La communication sur le Comité d’action de la danse montre bien comment les modes d'action étaient les mêmes dans la danse comme ailleurs :  tracts revendicatifs énonçant un besoin de liberté, de reconnaissance de savoirs faire, et réunions de réflexion journalières. Ces revendications seront aussi celles d’« Action danse » en 1974 et de « Danse perspective » en 1984 deux mouvements revendicatifs plus ou moins entendus. 
La lutte a continué, continue - t - elle aujourd'hui ? 

Classique - contemporain, ancien - moderne cette bataille a traversé toutes les époques avec autant de succès. En 1968 Maurice Béjart en fera les frais. Claude Sorin expose comment « Messe pour la temps présent » créé en 1967 à Avignon avec beaucoup d’audace et de provocations, reprise en 68 a finalement fait les frais de ce désir d’avenir proclamé à tout va… À 41 ans en pleine ascension, prônant la modernité Béjart se voit conspuer par ses pairs pour ses prises de position lors du festival d'Avignon.  Au coté de Vilar, protégé de Vilar mais artiste avant tout,  il ne saura pas se situer dans cette bagarre : « Messe pour le temps présent » reste cependant la révélation du moment et le symbole du changement en marche. Psyché rock est un tube, on voit chez les danseurs des allures de Jim Morisson et Led Zeppelin et l’atmosphère a le parfum des Pink Floyd.

Et puis en 68 ouvriers - étudiants - paysans ont dansé... leurs danses de couple, au son des électrophones et des yéyés pour les plus riches et des accordéons et autres instruments pour les autres. On voit les cours des usines transformées en bals- parquet ou en terrain de boule c’est selon.

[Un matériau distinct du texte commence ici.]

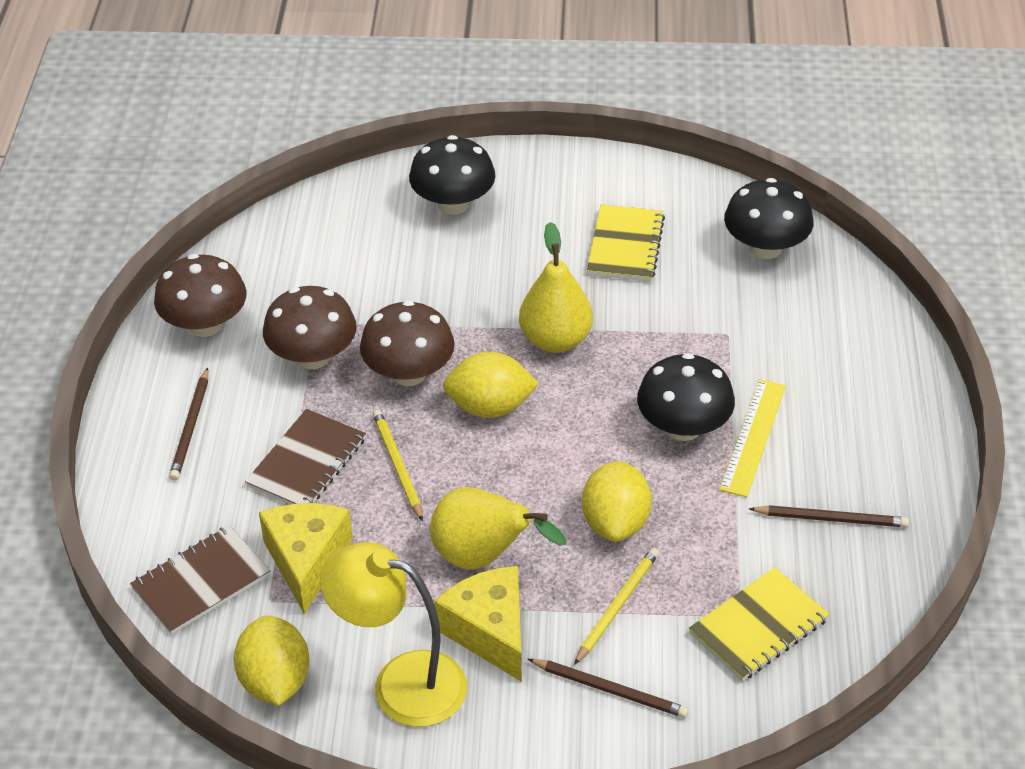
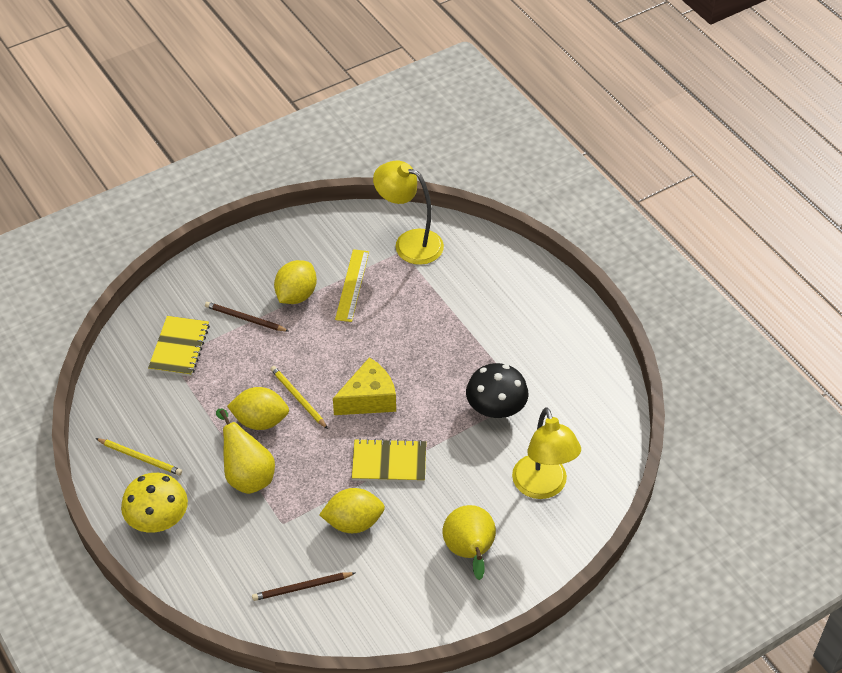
black mushroom: 3 -> 1
brown mushroom: 3 -> 0
brown notebook: 2 -> 0
brown pencil: 3 -> 2
yellow cheese: 2 -> 1
yellow lamp: 1 -> 2
yellow mushroom: 0 -> 1

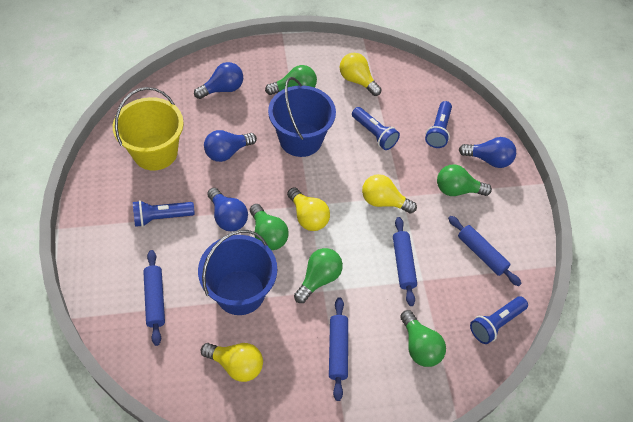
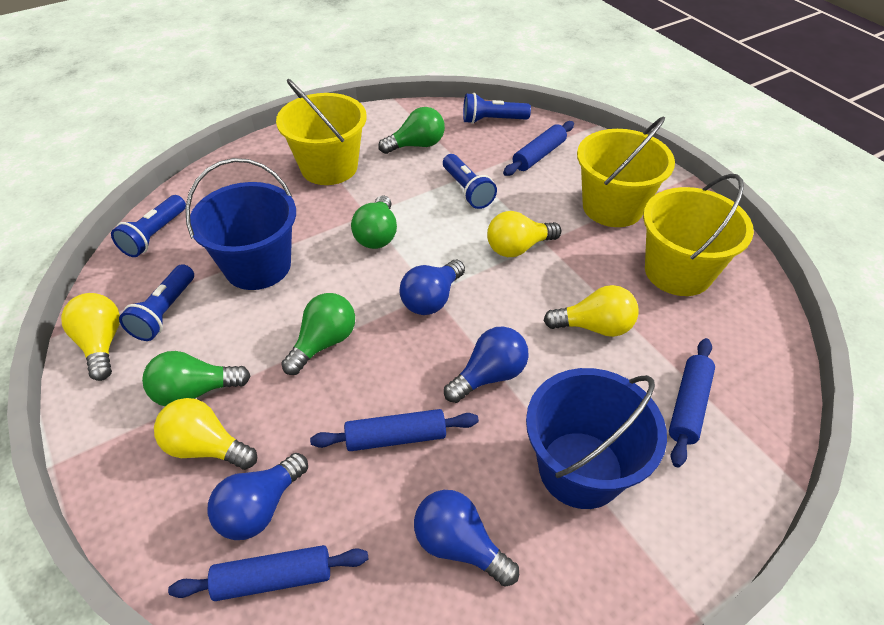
green light bulb: 5 -> 4
yellow bucket: 1 -> 3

Comme dit un syndicaliste dans un film de Chris Marker « il faut bien s’occuper, pourquoi ne pas danser » Le bal à cette époque est encore la distraction principale des classes populaires et paysannes et le lieu idéal de la rencontre. Les corps à corps sont simples et pourtant codifiés, Christine Roquet a choisi d‘en faire un objet d ‘étude. Pourquoi pas. 
  
Bal organisé par les ouvriers de l'entreprise Fives en grève - 27 mai 1968  
http://www.ina.fr/video/RCF01017848 

Mais quitte à fictionner, Geisha Fontaine nous réjouit de ce dialogue inventé entre Marc’O metteur en scène - agitateur, pape du Centre américain boulevard Raspail et Jean Luc Goddard. « Les idoles », « Le gai savoir », le film de l’un face au film de l’autre…Que nous disent ces œuvres de l’esprit d‘une époque ? Tout, la dérision, le fatalisme, l’enthousiasme et surtout l’envie de liberté…  Ne pas perdre de vue son désir. Geisha est merveilleuse dans son intervention. Drôle, réaliste elle apporte au témoignage suffisamment de distance pour qu’il nous fasse réfléchir. 

Une soirée comme celle-ci dans son incertitude et la variabilité des points de vue fait l’effet d’une piqure de rappel…Mes espoirs et ma jeunesse et la certitude qu’il faut encore se battre.